こうした課題は、政策当局者にとって何を意味するだろうか。

金融ストレスに対する最善策は予防である。政策当局者はストレスから目を離さないようにし、緊急時対応計画を策定すべきである。金融市場の緊張が高まり、広範囲の安定性への懸念が強まらない限り、中央銀行は金融政策の目的を金融安定性の目標から切り離すべきである。そのために、中央銀行は貸付・割引制度など利用可能なツールを活用して銀行部門のあらゆる流動性制約を緩和すると同時に、インフレ圧力に対処するための政策引き締めを継続できるようにすべきである。

財政健全化は、中期的な持続可能性を確保するためにより積極的に行われる必要があるかもしれないが、政策当局者は成長の下支えと弱者の保護、債務に関する懸念への対処の間でバランスをとらなければならない。

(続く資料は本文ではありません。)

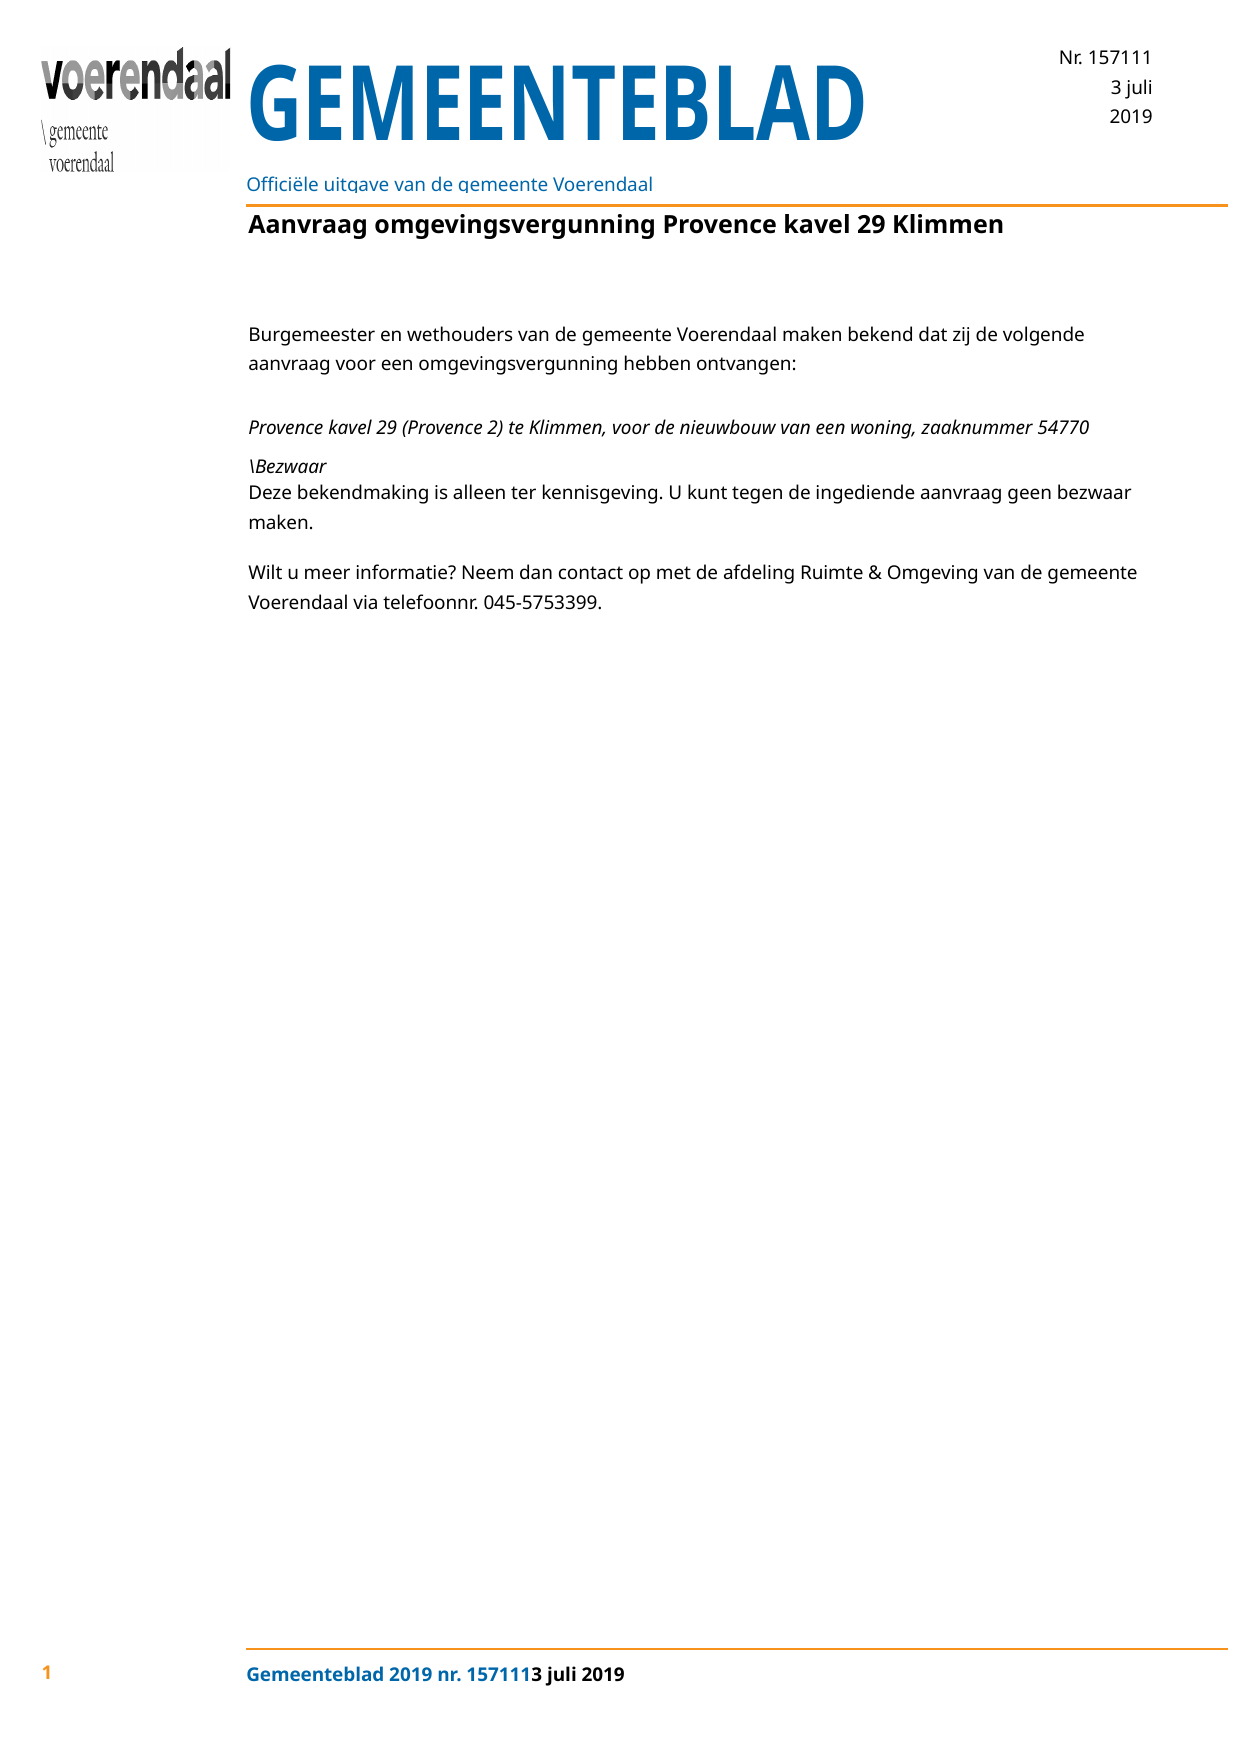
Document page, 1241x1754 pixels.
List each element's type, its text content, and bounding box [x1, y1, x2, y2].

text Deze bekendmaking is alleen ter kennisgeving. U kunt tegen de ingediende aanvraag geen bezwaar maken. [248, 479, 1152, 534]
text Aanvraag omgevingsvergunning Provence kavel 29 Klimmen [248, 207, 1152, 241]
picture [41, 47, 231, 172]
text Wilt u meer informatie? Neem dan contact op met de afdeling Ruimte & Omgeving van de gemeente Voerendaal via telefoonnr. 045-5753399. [248, 559, 1152, 614]
text Burgemeester en wethouders van de gemeente Voerendaal maken bekend dat zij de volgende aanvraag voor een omgevingsvergunning hebben ontvangen: [248, 321, 1152, 376]
text Provence kavel 29 (Provence 2) te Klimmen, voor de nieuwbouw van een woning, zaaknummer 54770 [248, 414, 1152, 440]
text \Bezwaar [248, 453, 1152, 479]
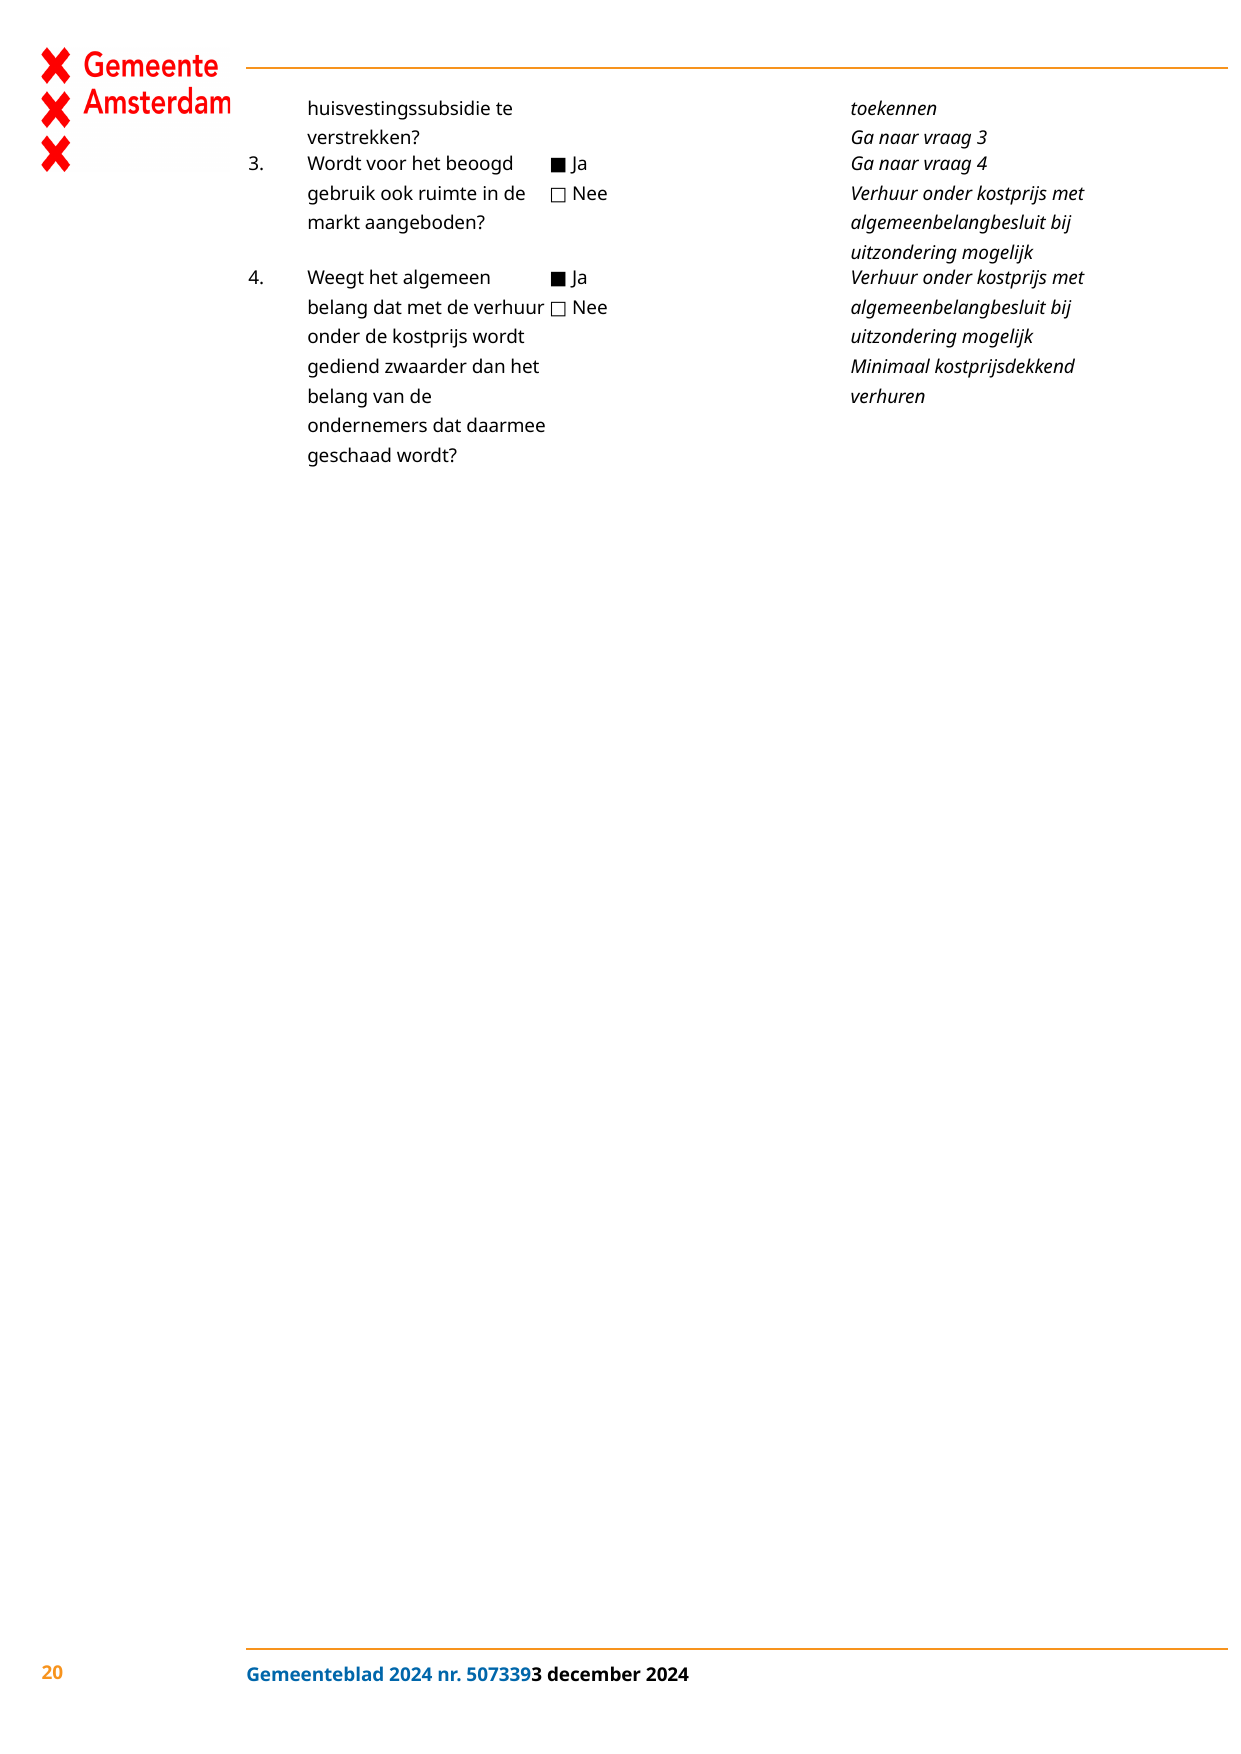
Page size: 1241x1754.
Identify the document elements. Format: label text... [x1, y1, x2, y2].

table_cell ■ Ja □ Nee [549, 150, 850, 264]
table_cell Verhuur onder kostprijs met algemeenbelangbesluit bij uitzondering mogelijk Minimaal kostprijsdekkend verhuren [850, 265, 1152, 468]
table_cell toekennen Ga naar vraag 3 [850, 95, 1152, 150]
table_cell ■ Ja □ Nee [549, 265, 850, 468]
table_cell Wordt voor het beoogd gebruik ook ruimte in de markt aangeboden? [248, 150, 549, 264]
table_cell Ga naar vraag 4 Verhuur onder kostprijs met algemeenbelangbesluit bij uitzondering mogelijk [850, 150, 1152, 264]
table_cell huisvestingssubsidie te verstrekken? [248, 95, 549, 150]
table_cell [549, 95, 850, 150]
table_cell Weegt het algemeen belang dat met de verhuur onder de kostprijs wordt gediend zwaarder dan het belang van de ondernemers dat daarmee geschaad wordt? [248, 265, 549, 468]
picture [41, 47, 231, 172]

アジア太平洋地域は、イノベーション主導型の経済発展を促進するような政策イニシアティブを優先しなければならない。グリーン移行は、効果的に活用されれば地域の新たな成長原動力になりうる広範なイノベーション機会を提示している。研究開発に投資し、起業家精神を促進し、教育とデジタル化を強化することによって、アジア諸国は持続可能な長期的成長を促すことができる。